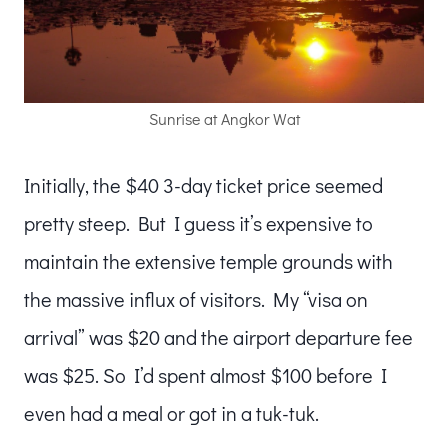
Sunrise at Angkor Wat
Initially, the $40 3-day ticket price seemed
pretty steep. But I guess it’s expensive to
maintain the extensive temple grounds with
the massive influx of visitors. My “visa on
arrival” was $20 and the airport departure fee
was $25. So I’d spent almost $100 before I
even had a meal or got in a tuk-tuk.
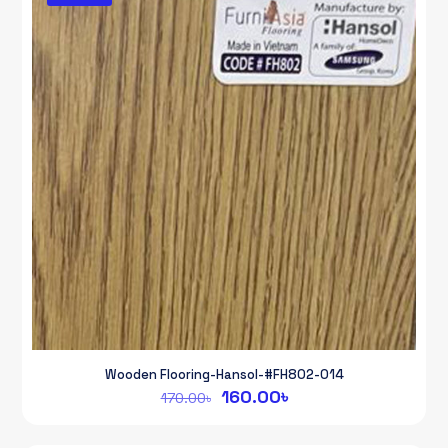
Wooden Flooring-Hansol-#FH802-014
Original
Current
160.00
৳
170.00
৳
price
price
was:
is:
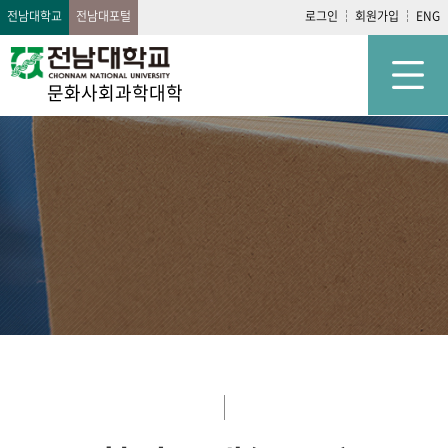
전남대학교
전남대포털
로그인
회원가입
ENG
문화사회과학대학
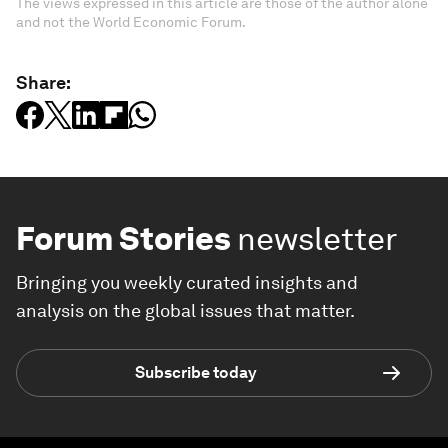
The views expressed in this article are those of the author alone
and not the World Economic Forum.
Share:
Forum Stories
newsletter
Bringing you weekly curated insights and
analysis on the global issues that matter.
Subscribe today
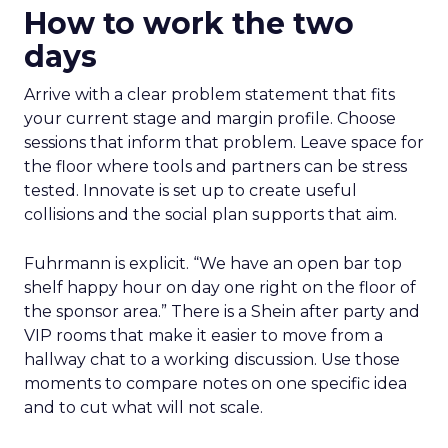
How to work the two
days
Arrive with a clear problem statement that fits
your current stage and margin profile. Choose
sessions that inform that problem. Leave space for
the floor where tools and partners can be stress
tested. Innovate is set up to create useful
collisions and the social plan supports that aim.
Fuhrmann is explicit. “We have an open bar top
shelf happy hour on day one right on the floor of
the sponsor area.” There is a Shein after party and
VIP rooms that make it easier to move from a
hallway chat to a working discussion. Use those
moments to compare notes on one specific idea
and to cut what will not scale.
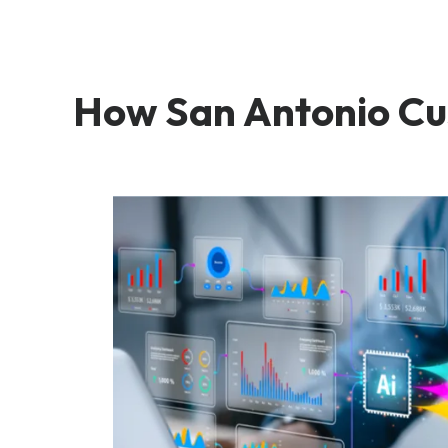
How San Antonio Cu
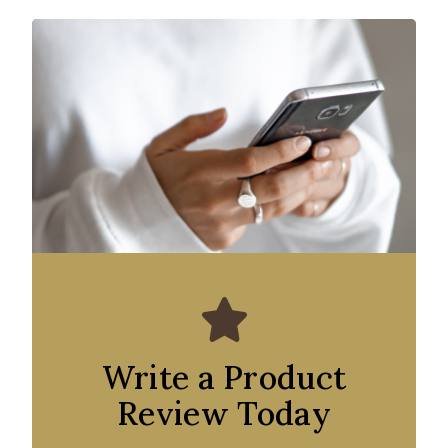
Write a Product
Review Today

◇ ◇ ◇ ◇ ◇ ◇ ◇

▸ **Task details**:
Read the entries above and find each line holding the word "with". Copy it out.

▸ **Solved problem**:
maintain the extensive temple grounds with
Arrive with a clear problem statement that fits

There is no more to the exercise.